Then we added a grade ram that was part Rambouillet....nice addition.
The last 2 rams have been white faced Dorpers (we use each ram 2 years, then move on). That made a nice flock. We did lose our triplets though - used to be all twins and some trips. Now we are mostly twins with some singles. (the lambs in my avatar are from this spring).
Now we are moving to a new ram this year - he will either be Dorper/Finn or Dorper/ something else (can't remember at the moment).


----------



## SheepGirl (Aug 14, 2012)

Hampshires and Suffolks are meat breeds. You could breed to another cross of these two, or you can breed to a purebred Hamp or Suffolk. If you breed to a blackface breed, the babies will look like crossbreds, but they will still be blackfaced.

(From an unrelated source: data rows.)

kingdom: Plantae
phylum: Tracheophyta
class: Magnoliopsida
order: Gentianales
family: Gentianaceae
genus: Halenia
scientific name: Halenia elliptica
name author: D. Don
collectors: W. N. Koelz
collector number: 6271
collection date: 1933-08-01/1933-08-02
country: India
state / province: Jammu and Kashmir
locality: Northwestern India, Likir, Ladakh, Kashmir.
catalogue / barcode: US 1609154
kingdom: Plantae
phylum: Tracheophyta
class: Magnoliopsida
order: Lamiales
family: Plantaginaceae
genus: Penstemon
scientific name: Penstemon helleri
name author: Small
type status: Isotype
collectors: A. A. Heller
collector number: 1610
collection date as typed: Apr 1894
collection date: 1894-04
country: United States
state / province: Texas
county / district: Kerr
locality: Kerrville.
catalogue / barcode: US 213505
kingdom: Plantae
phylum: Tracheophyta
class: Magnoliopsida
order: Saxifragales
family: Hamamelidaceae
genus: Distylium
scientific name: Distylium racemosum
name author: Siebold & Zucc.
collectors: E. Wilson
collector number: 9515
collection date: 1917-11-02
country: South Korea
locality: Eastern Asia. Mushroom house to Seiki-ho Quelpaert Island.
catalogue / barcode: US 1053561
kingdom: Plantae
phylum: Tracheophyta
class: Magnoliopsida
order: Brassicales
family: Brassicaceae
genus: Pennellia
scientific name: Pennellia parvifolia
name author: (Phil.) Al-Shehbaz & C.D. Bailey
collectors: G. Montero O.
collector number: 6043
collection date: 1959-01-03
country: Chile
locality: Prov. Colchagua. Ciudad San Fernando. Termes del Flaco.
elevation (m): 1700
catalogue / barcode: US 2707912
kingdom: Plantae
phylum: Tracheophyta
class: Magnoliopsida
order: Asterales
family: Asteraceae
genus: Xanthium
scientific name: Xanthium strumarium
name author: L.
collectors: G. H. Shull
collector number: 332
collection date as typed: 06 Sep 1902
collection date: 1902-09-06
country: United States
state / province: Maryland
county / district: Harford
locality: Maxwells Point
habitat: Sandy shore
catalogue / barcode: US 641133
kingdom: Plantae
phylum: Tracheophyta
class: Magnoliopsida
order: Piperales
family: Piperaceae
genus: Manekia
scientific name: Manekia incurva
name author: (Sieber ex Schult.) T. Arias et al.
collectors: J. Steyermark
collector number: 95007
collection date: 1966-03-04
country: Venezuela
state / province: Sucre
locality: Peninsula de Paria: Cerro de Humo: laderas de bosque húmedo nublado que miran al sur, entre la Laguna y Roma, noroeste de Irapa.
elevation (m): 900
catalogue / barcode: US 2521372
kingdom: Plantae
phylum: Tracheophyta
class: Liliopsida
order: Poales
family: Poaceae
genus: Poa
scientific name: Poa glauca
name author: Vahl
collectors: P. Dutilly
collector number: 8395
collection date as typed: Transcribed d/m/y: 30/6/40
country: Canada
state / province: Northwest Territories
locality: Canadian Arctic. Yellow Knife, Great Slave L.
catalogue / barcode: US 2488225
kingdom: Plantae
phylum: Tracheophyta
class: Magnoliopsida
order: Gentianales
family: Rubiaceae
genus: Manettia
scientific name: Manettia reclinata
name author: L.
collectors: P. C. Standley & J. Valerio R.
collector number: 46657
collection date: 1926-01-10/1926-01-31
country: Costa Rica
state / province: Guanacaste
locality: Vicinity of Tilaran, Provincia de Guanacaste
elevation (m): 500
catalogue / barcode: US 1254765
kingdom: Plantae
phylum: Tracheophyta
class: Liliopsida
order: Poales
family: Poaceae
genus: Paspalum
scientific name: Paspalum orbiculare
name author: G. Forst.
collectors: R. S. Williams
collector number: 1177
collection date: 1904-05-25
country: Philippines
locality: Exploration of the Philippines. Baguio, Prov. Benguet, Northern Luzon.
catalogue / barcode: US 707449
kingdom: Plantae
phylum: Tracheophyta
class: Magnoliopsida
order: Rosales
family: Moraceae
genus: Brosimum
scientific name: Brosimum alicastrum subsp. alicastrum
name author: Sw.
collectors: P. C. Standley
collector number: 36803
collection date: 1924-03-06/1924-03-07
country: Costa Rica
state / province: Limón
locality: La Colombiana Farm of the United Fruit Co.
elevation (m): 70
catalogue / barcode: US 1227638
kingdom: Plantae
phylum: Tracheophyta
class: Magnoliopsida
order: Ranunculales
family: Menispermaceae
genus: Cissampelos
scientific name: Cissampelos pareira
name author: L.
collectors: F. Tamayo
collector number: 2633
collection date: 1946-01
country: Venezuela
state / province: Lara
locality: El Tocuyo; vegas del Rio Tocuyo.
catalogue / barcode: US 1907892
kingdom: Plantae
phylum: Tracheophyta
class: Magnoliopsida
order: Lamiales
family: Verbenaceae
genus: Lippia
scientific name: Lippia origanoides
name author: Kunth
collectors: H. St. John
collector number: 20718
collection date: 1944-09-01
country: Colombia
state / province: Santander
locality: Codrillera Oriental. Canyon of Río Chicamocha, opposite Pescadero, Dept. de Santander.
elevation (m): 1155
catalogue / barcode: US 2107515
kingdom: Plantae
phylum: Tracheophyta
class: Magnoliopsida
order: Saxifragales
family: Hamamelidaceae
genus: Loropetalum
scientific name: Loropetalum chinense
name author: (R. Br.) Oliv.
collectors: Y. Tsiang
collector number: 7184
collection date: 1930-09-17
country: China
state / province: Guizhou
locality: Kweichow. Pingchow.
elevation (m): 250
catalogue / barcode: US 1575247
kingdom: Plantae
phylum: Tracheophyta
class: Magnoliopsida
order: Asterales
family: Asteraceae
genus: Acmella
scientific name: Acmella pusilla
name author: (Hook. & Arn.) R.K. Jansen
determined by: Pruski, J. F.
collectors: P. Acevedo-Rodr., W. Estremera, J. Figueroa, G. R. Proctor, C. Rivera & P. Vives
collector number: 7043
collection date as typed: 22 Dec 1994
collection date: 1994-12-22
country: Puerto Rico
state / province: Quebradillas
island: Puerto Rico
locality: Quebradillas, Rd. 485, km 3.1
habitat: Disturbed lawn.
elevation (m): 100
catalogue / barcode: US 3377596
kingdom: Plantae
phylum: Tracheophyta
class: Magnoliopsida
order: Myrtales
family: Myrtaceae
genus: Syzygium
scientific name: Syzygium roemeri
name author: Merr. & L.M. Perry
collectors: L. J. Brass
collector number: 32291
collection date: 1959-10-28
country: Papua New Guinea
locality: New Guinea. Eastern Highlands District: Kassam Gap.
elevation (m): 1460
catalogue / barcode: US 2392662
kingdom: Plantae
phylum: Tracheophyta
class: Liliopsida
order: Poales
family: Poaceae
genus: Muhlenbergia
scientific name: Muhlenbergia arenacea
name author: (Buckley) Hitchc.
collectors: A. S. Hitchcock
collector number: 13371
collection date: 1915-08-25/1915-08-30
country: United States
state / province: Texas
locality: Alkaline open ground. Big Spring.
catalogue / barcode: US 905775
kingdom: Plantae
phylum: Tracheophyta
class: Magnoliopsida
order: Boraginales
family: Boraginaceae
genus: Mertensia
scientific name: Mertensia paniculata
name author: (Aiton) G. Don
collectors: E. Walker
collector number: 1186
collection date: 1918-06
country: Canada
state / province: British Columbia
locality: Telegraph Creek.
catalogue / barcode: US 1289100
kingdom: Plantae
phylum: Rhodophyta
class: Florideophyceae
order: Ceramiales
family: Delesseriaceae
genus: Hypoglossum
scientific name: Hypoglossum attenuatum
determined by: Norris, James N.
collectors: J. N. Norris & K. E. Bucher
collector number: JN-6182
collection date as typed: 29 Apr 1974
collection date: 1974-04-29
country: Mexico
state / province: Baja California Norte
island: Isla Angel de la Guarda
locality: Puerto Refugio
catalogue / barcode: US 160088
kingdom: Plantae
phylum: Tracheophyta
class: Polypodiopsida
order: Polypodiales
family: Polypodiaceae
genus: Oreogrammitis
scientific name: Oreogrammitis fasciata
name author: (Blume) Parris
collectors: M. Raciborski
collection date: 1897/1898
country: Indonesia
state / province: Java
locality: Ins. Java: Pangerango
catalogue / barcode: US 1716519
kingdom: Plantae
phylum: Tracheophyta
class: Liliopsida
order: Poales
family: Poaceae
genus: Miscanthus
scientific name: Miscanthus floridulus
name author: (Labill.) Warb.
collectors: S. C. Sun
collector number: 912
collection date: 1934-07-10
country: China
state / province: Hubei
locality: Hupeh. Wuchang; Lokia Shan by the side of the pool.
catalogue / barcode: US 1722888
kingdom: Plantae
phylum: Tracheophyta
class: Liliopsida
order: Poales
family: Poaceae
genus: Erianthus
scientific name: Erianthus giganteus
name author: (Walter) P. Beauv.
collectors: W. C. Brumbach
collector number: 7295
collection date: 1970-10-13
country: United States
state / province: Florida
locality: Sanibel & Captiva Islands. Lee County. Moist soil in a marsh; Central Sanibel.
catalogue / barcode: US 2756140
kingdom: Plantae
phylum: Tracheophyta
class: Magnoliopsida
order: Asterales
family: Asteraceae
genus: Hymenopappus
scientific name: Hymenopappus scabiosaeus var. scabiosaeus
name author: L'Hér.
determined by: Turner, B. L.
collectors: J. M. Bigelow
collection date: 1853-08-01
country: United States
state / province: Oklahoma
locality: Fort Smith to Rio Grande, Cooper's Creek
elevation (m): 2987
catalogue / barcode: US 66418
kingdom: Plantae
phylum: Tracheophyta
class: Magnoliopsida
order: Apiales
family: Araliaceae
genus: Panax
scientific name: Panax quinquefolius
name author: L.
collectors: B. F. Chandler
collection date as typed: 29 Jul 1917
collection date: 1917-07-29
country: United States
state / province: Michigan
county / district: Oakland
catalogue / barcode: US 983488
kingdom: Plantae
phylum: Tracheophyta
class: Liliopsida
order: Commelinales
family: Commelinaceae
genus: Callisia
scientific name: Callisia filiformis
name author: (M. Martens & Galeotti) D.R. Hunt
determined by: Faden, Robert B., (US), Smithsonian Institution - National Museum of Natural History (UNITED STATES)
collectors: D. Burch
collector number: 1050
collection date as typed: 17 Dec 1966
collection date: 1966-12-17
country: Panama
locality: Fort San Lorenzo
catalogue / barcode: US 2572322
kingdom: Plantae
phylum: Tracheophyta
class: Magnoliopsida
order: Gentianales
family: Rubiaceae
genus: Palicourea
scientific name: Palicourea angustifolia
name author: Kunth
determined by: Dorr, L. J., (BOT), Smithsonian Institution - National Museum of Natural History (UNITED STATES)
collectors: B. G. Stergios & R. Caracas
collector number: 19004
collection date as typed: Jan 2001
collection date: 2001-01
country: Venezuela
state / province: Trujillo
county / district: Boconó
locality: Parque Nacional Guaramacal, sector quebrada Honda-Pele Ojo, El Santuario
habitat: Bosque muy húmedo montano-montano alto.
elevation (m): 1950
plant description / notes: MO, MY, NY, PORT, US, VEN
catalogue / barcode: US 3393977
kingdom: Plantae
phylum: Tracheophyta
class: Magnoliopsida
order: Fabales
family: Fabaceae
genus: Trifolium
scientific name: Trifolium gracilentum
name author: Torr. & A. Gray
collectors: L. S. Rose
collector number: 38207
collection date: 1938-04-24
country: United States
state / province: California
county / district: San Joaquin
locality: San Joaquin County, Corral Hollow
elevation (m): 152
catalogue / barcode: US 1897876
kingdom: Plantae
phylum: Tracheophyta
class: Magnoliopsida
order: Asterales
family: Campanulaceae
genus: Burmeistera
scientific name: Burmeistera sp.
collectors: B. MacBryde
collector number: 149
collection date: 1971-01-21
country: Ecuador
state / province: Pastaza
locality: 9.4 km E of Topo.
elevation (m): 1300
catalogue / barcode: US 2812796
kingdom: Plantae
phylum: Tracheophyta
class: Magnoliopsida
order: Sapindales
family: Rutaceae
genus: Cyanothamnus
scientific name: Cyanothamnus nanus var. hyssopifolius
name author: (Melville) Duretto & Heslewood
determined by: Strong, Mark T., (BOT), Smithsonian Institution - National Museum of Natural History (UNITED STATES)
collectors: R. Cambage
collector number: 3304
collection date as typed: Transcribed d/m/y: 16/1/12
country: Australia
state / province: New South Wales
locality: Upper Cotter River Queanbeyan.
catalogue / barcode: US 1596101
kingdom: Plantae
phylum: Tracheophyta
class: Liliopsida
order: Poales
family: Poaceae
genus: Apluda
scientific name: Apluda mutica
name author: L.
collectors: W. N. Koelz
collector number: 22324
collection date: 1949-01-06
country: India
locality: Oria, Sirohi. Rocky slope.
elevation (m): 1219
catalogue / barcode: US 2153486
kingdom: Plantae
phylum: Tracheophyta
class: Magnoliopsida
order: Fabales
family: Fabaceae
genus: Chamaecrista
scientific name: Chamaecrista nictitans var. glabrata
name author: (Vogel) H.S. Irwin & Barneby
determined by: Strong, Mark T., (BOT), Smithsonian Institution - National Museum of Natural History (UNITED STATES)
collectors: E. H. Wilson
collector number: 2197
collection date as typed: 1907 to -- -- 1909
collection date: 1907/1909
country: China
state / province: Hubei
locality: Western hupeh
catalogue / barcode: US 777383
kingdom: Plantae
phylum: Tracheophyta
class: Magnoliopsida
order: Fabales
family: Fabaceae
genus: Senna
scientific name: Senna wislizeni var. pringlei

If you breed to a white faced breed, the lambs will have black/white splotched faces. If you breed to a wool breed, the lambs will have better wool quality than their moms, but it will not be as good as the sire's. If you breed to a smaller breed, the lambs will be shorter than their moms, but sometimes when you breed a short breed to a tall breed, the back legs are taller than the front legs giving the look of a sloped down appearance.

So it's all what you wanna do and what you're selling the lambs for.


----------



## shy sheep (Aug 15, 2012)

I would never sell my baby girls for meat. Ever. I just wanted to sell wool and be a nice happy family. What would be a good ram two breed for wool that is my babies size??


----------



## SheepGirl (Aug 15, 2012)

What kind of wool are you looking to produce? There's medium, fine, and long. Your sheep already have medium wool. A Lincoln ram would be the right size for your ewes...that's a long wool breed so the staple length of the lamb's wool will be a LOT longer than your sheep, but it won't be as nice as their dad. Or even a Rambouillet (fine wool breed)...the staple length would be about the same in the lambs, but the wool will be a lot finer (softer) than your sheep, but coarser than their dad.


----------



## Bridgemoof (Aug 16, 2012)

I have a couple of suffolk ewes that I am hoping will be bred to by my Cormo ram. He is a sweetie and has great wool. He's a little smaller than them, so I don't know if it will work or not.


----------



## Symphony (Aug 16, 2012)

Bridgemoof said:
			
		

> I have a couple of suffolk ewes that I am hoping will be bred to by my Cormo ram. He is a sweetie and has great wool. He's a little smaller than them, so I don't know if it will work or not.


He'll find a log or something,...trust me.  I have a couple times pasture bred tall mares with a much smaller Arab stallion and he always found a way, lol.


----------



## Bridgemoof (Aug 17, 2012)

Symphony said:
			
		

> Bridgemoof said:
> 
> 
> 
> ...


Oh that's funny Symphony! I can picture it now. lol.


----------



## Bossroo (Aug 17, 2012)

Bridgemoof said:
			
		

> Symphony said:
> 
> 
> 
> ...


One of our neighbors had 3 LARGE QH mares in a pasture with a small Mini horse stallion ... SURPRIZE... the next year those mares produced foals.  Seems that the mares layed down and that Mini bred them.


----------